• Travail demandé
Recopiez toutes les lignes ci-dessous sans y apporter la moindre modification.

• Entrées de données enregistrées
+---+
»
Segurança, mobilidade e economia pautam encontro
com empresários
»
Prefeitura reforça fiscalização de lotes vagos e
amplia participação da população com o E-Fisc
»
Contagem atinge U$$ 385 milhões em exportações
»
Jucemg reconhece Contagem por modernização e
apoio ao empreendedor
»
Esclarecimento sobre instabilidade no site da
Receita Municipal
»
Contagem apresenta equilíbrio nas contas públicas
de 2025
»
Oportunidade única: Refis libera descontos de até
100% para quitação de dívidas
+---+
• Corrigé de l'exercice
»
Segurança, mobilidade e economia pautam encontro
com empresários
»
Prefeitura reforça fiscalização de lotes vagos e
amplia participação da população com o E-Fisc
»
Contagem atinge U$$ 385 milhões em exportações
»
Jucemg reconhece Contagem por modernização e
apoio ao empreendedor
»
Esclarecimento sobre instabilidade no site da
Receita Municipal
»
Contagem apresenta equilíbrio nas contas públicas
de 2025
»
Oportunidade única: Refis libera descontos de até
100% para quitação de dívidas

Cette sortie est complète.